Written task –
Give a verbatim repeat of the lines that run from the line containing "Rendered at 1241 by 1754 pixels." to the end of the data below.

Dataset items:
--- --- ---
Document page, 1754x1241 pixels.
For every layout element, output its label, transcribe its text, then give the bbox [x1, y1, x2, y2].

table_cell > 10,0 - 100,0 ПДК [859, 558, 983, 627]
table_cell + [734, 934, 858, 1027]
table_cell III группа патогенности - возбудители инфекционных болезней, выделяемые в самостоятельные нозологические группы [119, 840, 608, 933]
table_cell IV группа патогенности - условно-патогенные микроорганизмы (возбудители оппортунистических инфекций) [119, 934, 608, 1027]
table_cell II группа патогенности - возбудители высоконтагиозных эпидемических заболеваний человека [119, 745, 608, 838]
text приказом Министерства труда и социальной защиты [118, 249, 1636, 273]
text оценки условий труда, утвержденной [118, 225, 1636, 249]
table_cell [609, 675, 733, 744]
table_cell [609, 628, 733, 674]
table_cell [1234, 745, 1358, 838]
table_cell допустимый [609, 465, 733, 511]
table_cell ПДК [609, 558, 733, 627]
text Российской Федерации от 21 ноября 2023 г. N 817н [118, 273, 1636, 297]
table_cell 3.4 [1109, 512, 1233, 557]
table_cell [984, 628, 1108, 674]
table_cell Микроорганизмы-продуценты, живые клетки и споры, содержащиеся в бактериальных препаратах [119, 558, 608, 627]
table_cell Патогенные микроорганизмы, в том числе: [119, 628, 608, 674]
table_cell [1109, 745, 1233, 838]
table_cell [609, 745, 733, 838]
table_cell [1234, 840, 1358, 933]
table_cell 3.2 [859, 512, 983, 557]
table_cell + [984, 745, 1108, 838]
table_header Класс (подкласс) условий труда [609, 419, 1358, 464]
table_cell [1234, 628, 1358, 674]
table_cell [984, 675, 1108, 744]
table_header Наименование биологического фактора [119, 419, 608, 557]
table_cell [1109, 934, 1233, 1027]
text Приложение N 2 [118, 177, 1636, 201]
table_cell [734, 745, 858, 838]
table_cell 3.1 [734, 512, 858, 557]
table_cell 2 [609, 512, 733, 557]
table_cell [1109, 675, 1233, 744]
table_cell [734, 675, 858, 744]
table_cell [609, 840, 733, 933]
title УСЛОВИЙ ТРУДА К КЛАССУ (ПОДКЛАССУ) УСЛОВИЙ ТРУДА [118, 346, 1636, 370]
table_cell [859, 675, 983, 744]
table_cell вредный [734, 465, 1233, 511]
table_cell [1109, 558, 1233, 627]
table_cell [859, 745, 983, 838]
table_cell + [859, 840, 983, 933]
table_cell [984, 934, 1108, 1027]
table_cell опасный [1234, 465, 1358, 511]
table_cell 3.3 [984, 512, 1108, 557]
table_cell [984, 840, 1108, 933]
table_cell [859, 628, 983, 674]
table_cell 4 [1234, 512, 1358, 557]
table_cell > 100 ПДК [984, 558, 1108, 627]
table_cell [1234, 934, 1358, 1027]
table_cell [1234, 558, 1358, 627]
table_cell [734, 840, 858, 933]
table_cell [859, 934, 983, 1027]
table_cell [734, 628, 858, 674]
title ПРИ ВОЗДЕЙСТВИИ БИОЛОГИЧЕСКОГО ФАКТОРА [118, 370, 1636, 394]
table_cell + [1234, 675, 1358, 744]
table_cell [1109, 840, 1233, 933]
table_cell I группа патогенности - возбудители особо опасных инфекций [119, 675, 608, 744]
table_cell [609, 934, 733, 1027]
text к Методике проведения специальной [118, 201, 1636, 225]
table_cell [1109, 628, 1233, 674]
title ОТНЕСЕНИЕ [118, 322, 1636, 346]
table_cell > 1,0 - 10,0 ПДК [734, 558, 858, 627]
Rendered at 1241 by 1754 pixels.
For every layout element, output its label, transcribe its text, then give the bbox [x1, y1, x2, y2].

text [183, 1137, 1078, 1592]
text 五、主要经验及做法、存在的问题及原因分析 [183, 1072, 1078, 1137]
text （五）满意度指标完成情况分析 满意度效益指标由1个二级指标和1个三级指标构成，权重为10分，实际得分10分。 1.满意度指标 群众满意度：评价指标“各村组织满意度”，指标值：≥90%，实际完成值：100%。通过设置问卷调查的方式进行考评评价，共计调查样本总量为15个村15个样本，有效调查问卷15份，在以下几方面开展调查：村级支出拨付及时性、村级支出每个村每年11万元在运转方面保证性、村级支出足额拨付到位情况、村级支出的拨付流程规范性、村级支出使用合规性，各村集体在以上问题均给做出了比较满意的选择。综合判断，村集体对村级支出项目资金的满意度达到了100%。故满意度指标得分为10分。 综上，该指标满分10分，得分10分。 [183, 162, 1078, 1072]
--- --- ---
Answer for this exercise –
Rendered at 1241 by 1754 pixels.
For every layout element, output its label, transcribe its text, then give the bbox [x1, y1, x2, y2].

text [183, 1137, 1078, 1592]
text 五、主要经验及做法、存在的问题及原因分析 [183, 1072, 1078, 1137]
text （五）满意度指标完成情况分析 满意度效益指标由1个二级指标和1个三级指标构成，权重为10分，实际得分10分。 1.满意度指标 群众满意度：评价指标“各村组织满意度”，指标值：≥90%，实际完成值：100%。通过设置问卷调查的方式进行考评评价，共计调查样本总量为15个村15个样本，有效调查问卷15份，在以下几方面开展调查：村级支出拨付及时性、村级支出每个村每年11万元在运转方面保证性、村级支出足额拨付到位情况、村级支出的拨付流程规范性、村级支出使用合规性，各村集体在以上问题均给做出了比较满意的选择。综合判断，村集体对村级支出项目资金的满意度达到了100%。故满意度指标得分为10分。 综上，该指标满分10分，得分10分。 [183, 162, 1078, 1072]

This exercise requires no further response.